I DON’T FOLLOW TIME AROUND

According to what I remember, I met Connie Long at the Bus Terminal in Barrie.  She was being picked up by her parents, who ran the local Funeral Parlour, The Chatterton/Long Funeral Home. They offered me a ride home to Duntroon, which was not out of their way.

I wondered if there would be any lights on at the farmhouse.  We got to Duntroon and as we ascended the hill, I could see the side porch light on into the kitchen through the apple orchard.  I asked the Longs to take the second driveway as the first is right on the crest of the hill, and is quite dangerous entering or leaving.  You can’t see the cars coming down over the hill.  At night it is better but it is still not a good idea to try regularly.

We drove around the semi-circular drive behind the house and stopped by the side porch.  I unloaded my heavy knapsack I had hawked from the previous year’s fire fighting duties, thanked the Longs for the lift, their kindness, and told Connie, “I’ll see you in the school hallways”.

Under a late starry sky, I shuffled across the cool night grass, suddenly feeling the affects of this long day. Dad was waiting.  He was dumbfounded to see me after so many months away on the road.  He offered me a beer and we sat on the porch and talked.  I don’t think we ever talked that much before and have never talked that much since.  Mom came down briefly but didn’t stay.  She murmured, something like, “You made us very worried.”  And I said, “ It doesn’t matter, I’m home now.”

Dad called me the “Prodigal Son” who had returned.  He had a very loose grasp of the Bible stories and took religion with a grain of salt.  He told me once he believed in the Lord’s Prayer, “That’s a good prayer if you’re ever in trouble.”  He talked mostly about himself and how bad it had been the last few months.  He looked sideways at me holding his gaze and said, “ I want to leave your Mother.”  “Maybe you should,” I said.

It was then that I felt something that I had never felt before from somewhere deep down inside my bones.

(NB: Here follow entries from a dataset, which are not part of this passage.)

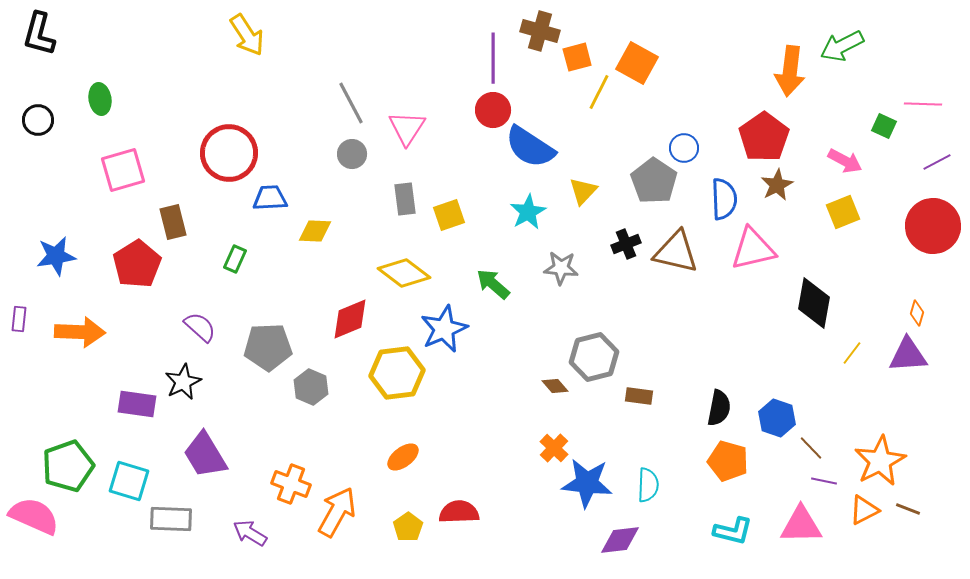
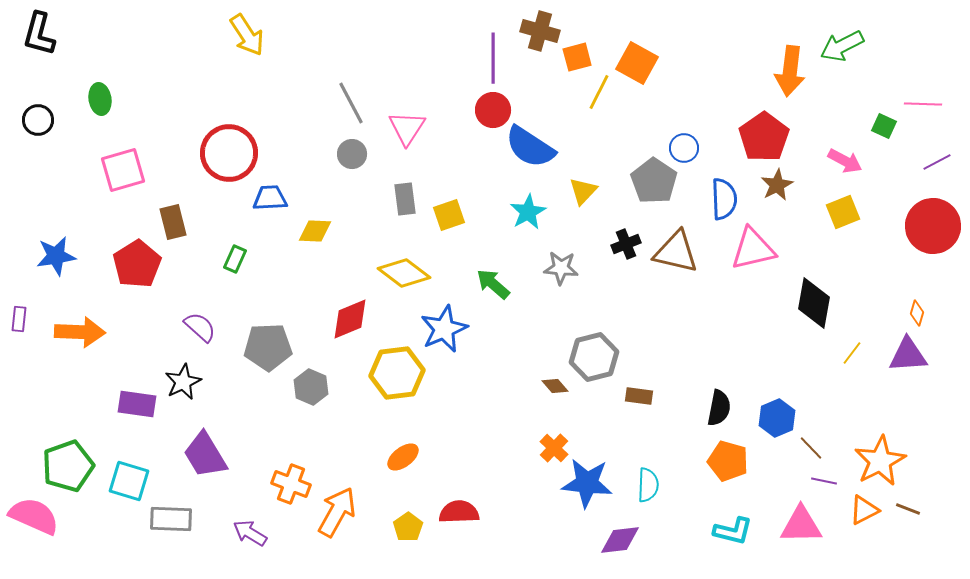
blue hexagon at (777, 418): rotated 18 degrees clockwise
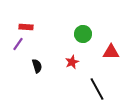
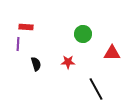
purple line: rotated 32 degrees counterclockwise
red triangle: moved 1 px right, 1 px down
red star: moved 4 px left; rotated 24 degrees clockwise
black semicircle: moved 1 px left, 2 px up
black line: moved 1 px left
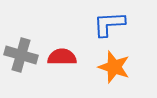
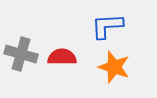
blue L-shape: moved 2 px left, 2 px down
gray cross: moved 1 px up
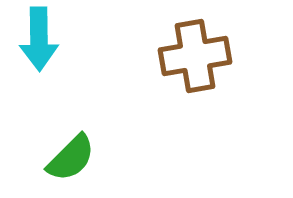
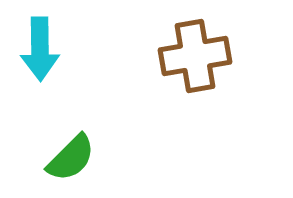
cyan arrow: moved 1 px right, 10 px down
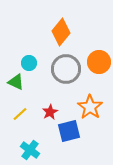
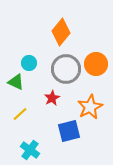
orange circle: moved 3 px left, 2 px down
orange star: rotated 10 degrees clockwise
red star: moved 2 px right, 14 px up
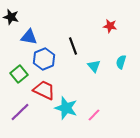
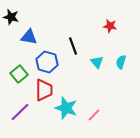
blue hexagon: moved 3 px right, 3 px down; rotated 20 degrees counterclockwise
cyan triangle: moved 3 px right, 4 px up
red trapezoid: rotated 65 degrees clockwise
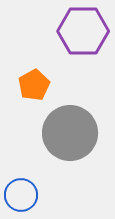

I was changed and would never be the same person I was before I took off, stuck my thumb out and hitchhiked all the way and back to Steinbeck’s mystical promised land of California.  What happened along the way is what this story is all about.  I will try and write down all that I saw and heard.  This will be as clear a recollection of this journey as possible, some parts will be clear as mud.  I am not writing this for myself.

I know the scenes that are sitting on a shelf like artifacts found in some hidden room or cave.  They sit there, and have their own life, energy and presence, always around me.  I am writing this so that others, primarily my children will know where they came from.  How out of a dream, a hallucination, a wish, a fate was chosen.

From these early beginnings having just turned eighteen a few months earlier, I set out on a path that I embrace to this day.  My plan was to live on $4 a day with the money I saved from working part-time at the midnight gas bar over the winter, while going to school.  I had $200 in total.  Steinbeck’s, “The Grapes of Wrath” was floating ‘round inside my head after studying it the last spring semester.

 I was captivated by this heart-wrenching tale about Tom Joad.  Although discouraged on all fronts to go “off traveling,” that was exactly what I did.  My mantra that summer of 1976 was to allow myself to be open and try whatever I encountered with an open heart and mind.

I didn’t know at the time how powerful this mantra would be.  I had no idea, as a completely “green farm-boy,” what incredible landscapes, crazy beautiful people I would meet, and what uncanny bizarre hallucinations I would have and be apart of.  This is a chronicle of those events that happened in time, but are not chained to any time line.